Hi all
I took this picture over the weekend down at Ilford (near Mudgee).
Exposure: 5 x 5min plus 10 x 30s
Camera: Canon 350D unmodified.
Scope: 110 mm refractor.
nice image, abit of CA colour there around a few stars, what refractor do you have? apart from that, its a lovely image! Well done, i would be over the moon with a result like that!

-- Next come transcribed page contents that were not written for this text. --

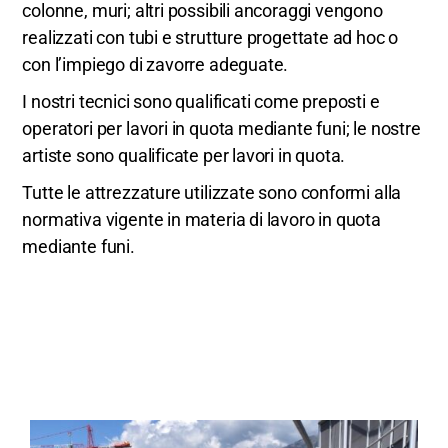
colonne, muri; altri possibili ancoraggi vengono
realizzati con tubi e strutture progettate ad hoc o
con l’impiego di zavorre adeguate.
I nostri tecnici sono qualificati come preposti e
operatori per lavori in quota mediante funi; le nostre
artiste sono qualificate per lavori in quota.
Tutte le attrezzature utilizzate sono conformi alla
normativa vigente in materia di lavoro in quota
mediante funi.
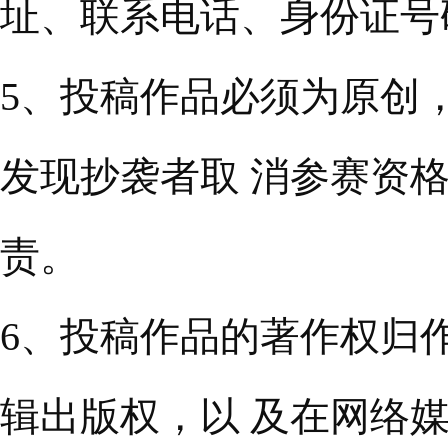
址、联系电话、身份证号
5、投稿作品必须为原创
发现抄袭者取 消参赛资
责。
6、投稿作品的著作权归
辑出版权，以 及在网络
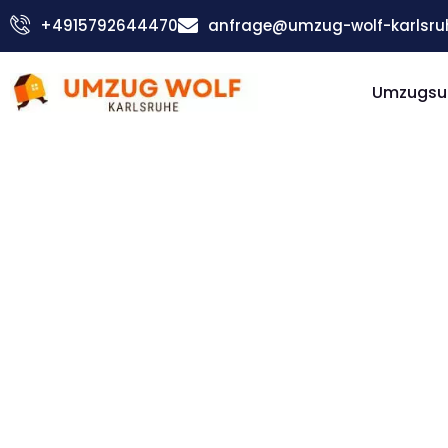
Zum
+4915792644470
anfrage@umzug-wolf-karlsru
Inhalt
springen
Umzugsu
Günstiger Velenje Umzug
Umzug
Karlsruh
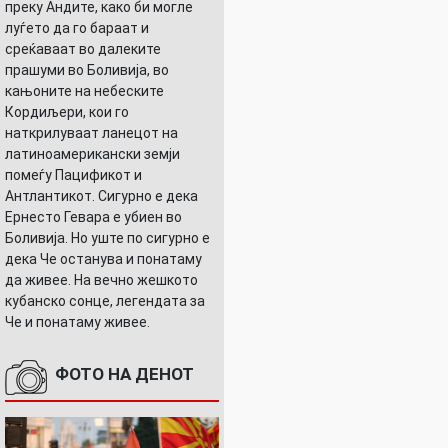
преку Андите, како би могле
луѓето да го бараат и
среќаваат во далеките
прашуми во Боливија, во
кањоните на небеските
Кордиљери, кои го
наткрилуваат ланецот на
латиноамерикански земји
помеѓу Пацификот и
Антлантикот. Сигурно е дека
Ернесто Гевара е убиен во
Боливија. Но уште по сигурно е
дека Че останува и понатаму
да живее. На вечно жешкото
кубанско сонце, легендата за
Че и понатаму живее.
ФОТО НА ДЕНОТ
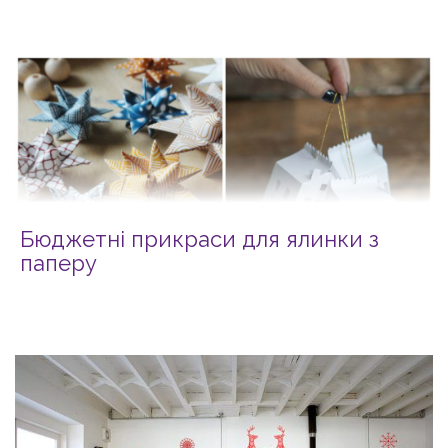
Бюджетні прикраси для ялинки з
паперу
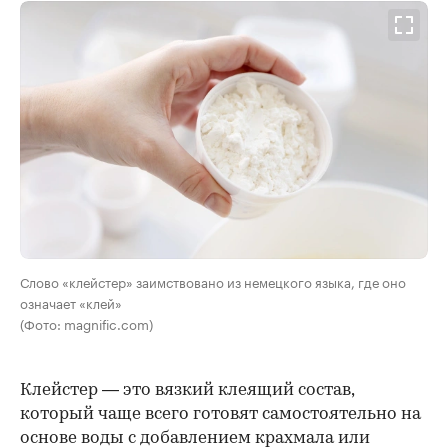
Слово «клейстер» заимствовано из немецкого языка, где оно
означает «клей»
(Фото: magnific.com)
Клейстер — это вязкий клеящий состав,
который чаще всего готовят самостоятельно на
основе воды с добавлением крахмала или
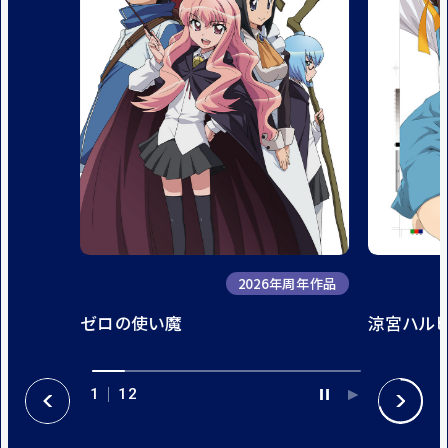
2026年周年作品
ゼロの使い魔
涼宮ハル
1
12
P
P
P
N
A
L
R
E
U
A
E
X
S
Y
V
T
E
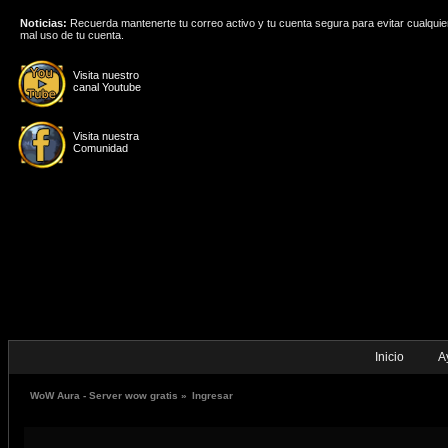
Noticias:
Recuerda mantenerte tu correo activo y tu cuenta segura para evitar cualquie
mal uso de tu cuenta.
Visita nuestro
canal Youtube
Visita nuestra
Comunidad
Inicio
A
WoW Aura - Server wow gratis
»
Ingresar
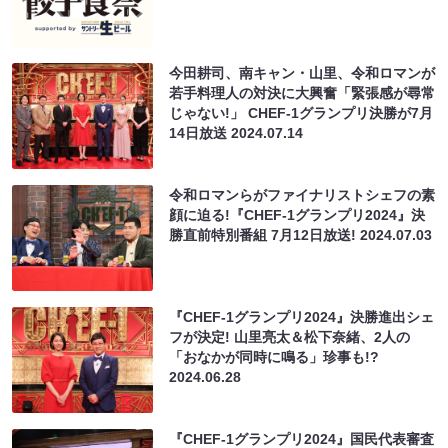
今田耕司、南キャン・山里、令和ロマンが
若手料理人の対決に大興奮「緊張感が尋常
じゃない!」 CHEF-1グランプリ決勝が7月
14日放送
2024.07.14
令和ロマンらがファイナリストシェフの素
顔に迫る!『CHEF-1グランプリ2024』決
勝直前特別番組 7月12日放送!
2024.07.03
『CHEF-1グランプリ2024』決勝進出シェ
フが決定! 山里亮太＆松下奈緒、2人の
「おなかが同時に鳴る」珍事も!?
2024.06.28
『CHEF-1グランプリ2024』国民代表審査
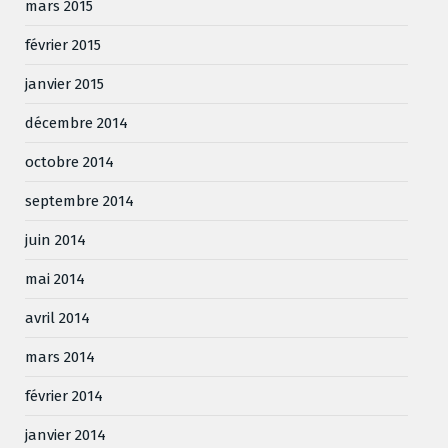
mars 2015
février 2015
janvier 2015
décembre 2014
octobre 2014
septembre 2014
juin 2014
mai 2014
avril 2014
mars 2014
février 2014
janvier 2014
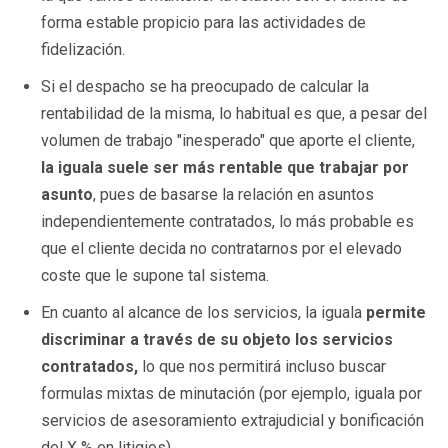
forma estable propicio para las actividades de
fidelización.
Si el despacho se ha preocupado de calcular la
rentabilidad de la misma, lo habitual es que, a pesar del
volumen de trabajo "inesperado" que aporte el cliente,
la iguala suele ser más rentable que trabajar por
asunto
, pues de basarse la relación en asuntos
independientemente contratados, lo más probable es
que el cliente decida no contratarnos por el elevado
coste que le supone tal sistema.
En cuanto al alcance de los servicios, la iguala
permite
discriminar a través de su objeto los servicios
contratados,
lo que nos permitirá incluso buscar
formulas mixtas de minutación (por ejemplo, iguala por
servicios de asesoramiento extrajudicial y bonificación
del X % en litigios).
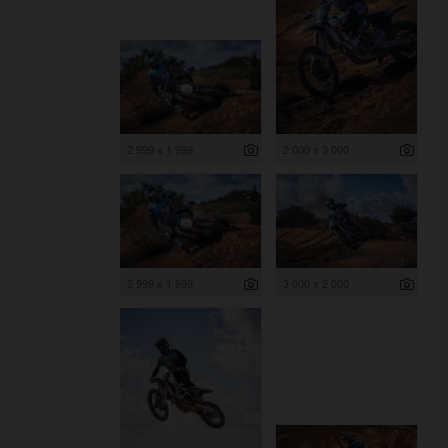
2 999 x 1 999
2 000 x 3 000
2 999 x 1 999
3 000 x 2 000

Lovely shot. Captured the nebulosity around both nebula. There is a lot of detail in the shot but none of how it was taken.
Details please.
Scope was a WO Zenithstar 110mm. Mount was a Losmandy GM8. All exposures were manually guided using a skywatcher 70mm refractor piggybacked on the main scope. Camera was an unmodified Canon 350D at prime focus. Focusing was done with ImagesPlus, while camera control used the Canon TC-80N3 remote control, modified by Hutech to work with the 350D. You can use it to automate the length of exposure, the number of exposures, and the gap between them. I prefer doing this than letting the computer control the camera. (Computer sometimes hangs up in the middle of a sequence--most frustrating). The 5 x five min subs and 10 x 30 sec subs were dark frame calibrated and separately combined into two light frames, all using ImagesPlus. The remainder of the processing was done in Photoshop on each image--Levels, curves etc. To get rid of the overexposed core, you have to paste the short exposure as a layer onto the long exposure, so the long exposure is the background layer, while the short exposure is layer 1. You then make a layer mask for layer 1 from the long exposure, which if you get things right, blocks off the overexposed core of the long exposure and replaces it with the short exposure. This process is well described in Jerry lodriguss's ebook "A guide to astrophotography with digital SLR cameras" (See http://www.astropix.com/GADC/GADC.HTM )
Geoff
Great, thanks for that detail. It helps to see where you can improve processing as well as accumulating the images to do better. Thanks for all that effort and again a great shot.